▸ Source material:
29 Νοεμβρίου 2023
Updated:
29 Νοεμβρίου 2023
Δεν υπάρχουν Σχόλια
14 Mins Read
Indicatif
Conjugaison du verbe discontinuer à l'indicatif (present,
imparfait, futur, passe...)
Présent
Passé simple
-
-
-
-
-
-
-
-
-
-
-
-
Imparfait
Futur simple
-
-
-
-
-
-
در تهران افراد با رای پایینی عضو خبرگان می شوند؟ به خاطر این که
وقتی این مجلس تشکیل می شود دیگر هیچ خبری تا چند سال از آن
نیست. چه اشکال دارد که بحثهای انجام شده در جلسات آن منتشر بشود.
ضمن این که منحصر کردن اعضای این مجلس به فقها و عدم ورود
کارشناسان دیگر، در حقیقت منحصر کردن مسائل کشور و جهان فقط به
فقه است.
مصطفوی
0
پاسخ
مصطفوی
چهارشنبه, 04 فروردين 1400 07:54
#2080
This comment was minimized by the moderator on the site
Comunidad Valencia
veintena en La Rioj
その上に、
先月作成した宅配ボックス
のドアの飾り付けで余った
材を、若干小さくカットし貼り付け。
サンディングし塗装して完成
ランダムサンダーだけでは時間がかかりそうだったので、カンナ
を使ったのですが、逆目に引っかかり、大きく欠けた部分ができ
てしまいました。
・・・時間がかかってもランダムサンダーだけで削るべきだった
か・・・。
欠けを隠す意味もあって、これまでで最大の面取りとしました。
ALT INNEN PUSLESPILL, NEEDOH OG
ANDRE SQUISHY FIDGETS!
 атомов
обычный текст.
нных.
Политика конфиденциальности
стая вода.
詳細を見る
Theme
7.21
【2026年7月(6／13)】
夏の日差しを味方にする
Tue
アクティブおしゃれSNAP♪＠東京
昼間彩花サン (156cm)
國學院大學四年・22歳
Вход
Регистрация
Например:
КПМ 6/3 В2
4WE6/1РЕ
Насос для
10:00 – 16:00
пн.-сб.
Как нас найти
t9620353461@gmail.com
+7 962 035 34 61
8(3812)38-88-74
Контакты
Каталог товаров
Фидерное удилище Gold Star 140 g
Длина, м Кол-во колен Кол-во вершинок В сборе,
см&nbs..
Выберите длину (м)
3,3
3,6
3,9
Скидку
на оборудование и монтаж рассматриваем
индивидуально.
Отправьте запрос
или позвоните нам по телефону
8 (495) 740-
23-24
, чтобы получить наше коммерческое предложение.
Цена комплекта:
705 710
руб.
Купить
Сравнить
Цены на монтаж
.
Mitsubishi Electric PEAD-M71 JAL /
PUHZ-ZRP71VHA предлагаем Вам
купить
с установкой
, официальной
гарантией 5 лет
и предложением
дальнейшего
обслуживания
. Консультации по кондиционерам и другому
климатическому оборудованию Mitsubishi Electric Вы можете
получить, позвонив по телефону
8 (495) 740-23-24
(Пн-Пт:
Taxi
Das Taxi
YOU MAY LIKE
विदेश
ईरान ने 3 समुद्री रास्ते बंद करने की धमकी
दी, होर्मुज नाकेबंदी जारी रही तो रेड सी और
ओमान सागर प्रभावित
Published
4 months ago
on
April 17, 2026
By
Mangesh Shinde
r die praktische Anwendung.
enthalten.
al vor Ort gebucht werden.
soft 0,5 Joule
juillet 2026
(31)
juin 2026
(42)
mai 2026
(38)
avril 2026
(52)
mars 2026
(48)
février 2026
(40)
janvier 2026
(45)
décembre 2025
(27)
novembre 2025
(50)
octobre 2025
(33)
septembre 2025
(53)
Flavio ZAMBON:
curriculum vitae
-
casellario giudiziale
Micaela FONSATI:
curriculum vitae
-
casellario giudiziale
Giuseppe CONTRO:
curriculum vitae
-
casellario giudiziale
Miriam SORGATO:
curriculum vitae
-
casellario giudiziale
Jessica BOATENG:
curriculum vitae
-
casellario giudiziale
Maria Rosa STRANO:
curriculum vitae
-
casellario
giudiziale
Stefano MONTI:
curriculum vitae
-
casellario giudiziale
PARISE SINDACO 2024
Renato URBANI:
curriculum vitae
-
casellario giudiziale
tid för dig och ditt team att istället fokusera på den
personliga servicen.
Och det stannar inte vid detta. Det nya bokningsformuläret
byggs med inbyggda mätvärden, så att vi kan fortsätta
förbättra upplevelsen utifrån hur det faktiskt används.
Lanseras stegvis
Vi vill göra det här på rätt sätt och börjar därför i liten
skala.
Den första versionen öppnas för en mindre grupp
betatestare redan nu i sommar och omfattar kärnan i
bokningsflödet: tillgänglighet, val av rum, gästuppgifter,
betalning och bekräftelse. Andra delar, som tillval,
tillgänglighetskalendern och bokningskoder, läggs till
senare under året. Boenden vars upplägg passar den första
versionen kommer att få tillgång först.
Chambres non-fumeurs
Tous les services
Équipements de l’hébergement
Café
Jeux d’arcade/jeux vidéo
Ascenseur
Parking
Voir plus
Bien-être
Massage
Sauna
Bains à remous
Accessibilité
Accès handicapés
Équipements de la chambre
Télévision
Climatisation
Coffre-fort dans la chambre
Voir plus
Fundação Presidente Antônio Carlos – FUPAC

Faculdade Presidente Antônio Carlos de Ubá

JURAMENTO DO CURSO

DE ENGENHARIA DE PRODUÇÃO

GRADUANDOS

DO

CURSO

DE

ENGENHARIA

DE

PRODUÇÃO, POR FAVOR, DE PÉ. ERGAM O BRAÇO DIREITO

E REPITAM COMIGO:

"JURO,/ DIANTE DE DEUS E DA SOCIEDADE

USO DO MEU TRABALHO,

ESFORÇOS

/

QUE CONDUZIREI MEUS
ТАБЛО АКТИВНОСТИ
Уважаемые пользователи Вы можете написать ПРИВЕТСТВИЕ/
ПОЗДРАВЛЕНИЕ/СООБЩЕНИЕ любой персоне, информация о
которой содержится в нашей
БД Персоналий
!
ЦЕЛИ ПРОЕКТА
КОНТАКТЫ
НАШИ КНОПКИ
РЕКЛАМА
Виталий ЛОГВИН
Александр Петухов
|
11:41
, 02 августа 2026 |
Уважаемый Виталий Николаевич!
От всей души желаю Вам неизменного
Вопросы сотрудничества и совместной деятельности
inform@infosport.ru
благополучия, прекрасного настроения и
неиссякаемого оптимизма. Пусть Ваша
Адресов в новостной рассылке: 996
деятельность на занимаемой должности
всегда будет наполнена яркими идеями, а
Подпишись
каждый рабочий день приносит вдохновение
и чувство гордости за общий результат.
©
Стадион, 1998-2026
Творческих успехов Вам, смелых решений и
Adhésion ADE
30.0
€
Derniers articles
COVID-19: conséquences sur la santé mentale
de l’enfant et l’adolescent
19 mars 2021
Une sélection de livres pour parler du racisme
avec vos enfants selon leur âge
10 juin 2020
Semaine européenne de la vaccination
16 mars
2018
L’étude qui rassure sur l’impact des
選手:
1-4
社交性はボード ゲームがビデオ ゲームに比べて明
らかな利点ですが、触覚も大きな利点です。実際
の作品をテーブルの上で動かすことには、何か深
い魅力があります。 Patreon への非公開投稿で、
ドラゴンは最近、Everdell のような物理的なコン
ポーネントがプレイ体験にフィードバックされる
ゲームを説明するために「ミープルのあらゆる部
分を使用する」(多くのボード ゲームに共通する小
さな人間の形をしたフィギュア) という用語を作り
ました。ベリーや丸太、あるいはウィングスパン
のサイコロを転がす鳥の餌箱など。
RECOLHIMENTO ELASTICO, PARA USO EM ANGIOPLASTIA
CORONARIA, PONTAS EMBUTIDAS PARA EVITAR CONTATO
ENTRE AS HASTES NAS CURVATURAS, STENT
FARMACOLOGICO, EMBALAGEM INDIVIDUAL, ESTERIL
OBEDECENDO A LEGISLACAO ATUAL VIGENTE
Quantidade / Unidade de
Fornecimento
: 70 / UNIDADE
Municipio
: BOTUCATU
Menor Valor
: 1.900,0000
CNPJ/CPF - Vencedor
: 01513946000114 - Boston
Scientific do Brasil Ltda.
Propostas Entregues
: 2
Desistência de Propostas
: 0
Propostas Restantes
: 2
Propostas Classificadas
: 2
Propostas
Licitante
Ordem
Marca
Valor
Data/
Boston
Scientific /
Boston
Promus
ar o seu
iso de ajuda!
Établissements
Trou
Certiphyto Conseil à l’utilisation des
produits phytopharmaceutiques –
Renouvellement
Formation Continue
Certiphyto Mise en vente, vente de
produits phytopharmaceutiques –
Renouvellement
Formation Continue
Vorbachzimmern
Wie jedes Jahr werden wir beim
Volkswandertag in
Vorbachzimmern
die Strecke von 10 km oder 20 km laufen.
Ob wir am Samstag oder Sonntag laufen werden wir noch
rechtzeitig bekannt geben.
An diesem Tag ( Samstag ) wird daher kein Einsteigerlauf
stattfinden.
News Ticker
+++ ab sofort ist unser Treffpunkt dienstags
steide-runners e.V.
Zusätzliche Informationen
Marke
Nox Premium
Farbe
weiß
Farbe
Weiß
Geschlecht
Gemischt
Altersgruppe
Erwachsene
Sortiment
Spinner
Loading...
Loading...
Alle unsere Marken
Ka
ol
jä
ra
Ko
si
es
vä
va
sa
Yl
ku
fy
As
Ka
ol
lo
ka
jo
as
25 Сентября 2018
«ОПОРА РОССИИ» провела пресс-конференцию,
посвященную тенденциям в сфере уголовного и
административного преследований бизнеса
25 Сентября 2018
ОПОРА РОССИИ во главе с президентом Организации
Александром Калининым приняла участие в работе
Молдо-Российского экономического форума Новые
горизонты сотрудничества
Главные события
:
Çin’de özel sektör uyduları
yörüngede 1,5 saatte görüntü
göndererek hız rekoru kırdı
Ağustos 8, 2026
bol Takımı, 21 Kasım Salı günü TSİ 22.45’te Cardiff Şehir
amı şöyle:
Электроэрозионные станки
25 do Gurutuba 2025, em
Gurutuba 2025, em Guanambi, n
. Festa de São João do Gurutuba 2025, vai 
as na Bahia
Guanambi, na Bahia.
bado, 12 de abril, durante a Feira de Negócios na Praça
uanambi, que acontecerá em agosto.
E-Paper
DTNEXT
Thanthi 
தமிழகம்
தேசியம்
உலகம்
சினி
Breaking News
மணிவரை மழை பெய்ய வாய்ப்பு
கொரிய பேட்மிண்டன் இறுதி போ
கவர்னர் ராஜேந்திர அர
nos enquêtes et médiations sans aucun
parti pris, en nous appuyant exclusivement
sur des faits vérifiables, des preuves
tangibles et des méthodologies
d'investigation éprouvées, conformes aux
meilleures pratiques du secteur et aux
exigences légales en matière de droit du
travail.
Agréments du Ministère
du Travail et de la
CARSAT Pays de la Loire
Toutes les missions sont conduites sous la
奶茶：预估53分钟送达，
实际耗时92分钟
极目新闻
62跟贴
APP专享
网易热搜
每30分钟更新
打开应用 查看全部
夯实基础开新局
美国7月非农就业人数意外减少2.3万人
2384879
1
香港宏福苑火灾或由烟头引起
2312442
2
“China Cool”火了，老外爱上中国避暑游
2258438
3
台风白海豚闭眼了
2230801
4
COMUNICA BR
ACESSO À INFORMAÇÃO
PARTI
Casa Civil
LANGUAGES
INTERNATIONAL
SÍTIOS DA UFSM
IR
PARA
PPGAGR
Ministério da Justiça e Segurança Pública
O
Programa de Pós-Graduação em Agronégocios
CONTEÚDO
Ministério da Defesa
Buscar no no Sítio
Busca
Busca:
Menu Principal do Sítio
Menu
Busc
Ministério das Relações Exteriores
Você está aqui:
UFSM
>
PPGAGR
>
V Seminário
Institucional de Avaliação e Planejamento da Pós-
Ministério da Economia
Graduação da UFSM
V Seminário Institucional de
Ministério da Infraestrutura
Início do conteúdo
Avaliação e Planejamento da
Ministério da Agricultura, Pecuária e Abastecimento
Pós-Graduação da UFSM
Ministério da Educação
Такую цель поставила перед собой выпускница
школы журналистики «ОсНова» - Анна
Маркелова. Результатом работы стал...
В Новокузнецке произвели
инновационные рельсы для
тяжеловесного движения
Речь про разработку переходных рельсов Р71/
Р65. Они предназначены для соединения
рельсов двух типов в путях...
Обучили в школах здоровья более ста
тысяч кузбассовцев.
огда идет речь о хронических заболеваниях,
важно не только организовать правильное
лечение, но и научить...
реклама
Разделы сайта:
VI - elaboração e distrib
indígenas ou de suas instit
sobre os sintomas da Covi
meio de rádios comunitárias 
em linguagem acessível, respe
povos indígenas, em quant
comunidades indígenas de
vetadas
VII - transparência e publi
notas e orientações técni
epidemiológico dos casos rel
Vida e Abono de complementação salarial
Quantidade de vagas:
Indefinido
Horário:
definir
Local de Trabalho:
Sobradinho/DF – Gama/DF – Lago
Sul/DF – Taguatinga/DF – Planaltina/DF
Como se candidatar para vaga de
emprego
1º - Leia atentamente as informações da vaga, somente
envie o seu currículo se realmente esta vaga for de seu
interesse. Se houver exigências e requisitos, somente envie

▸ Task directions:
Pick out every line in the items above that contains the string "مجلس", and copy each of those lines.

▸ Answer for the task:
وقتی این مجلس تشکیل می شود دیگر هیچ خبری تا چند سال از آن
ضمن این که منحصر کردن اعضای این مجلس به فقها و عدم ورود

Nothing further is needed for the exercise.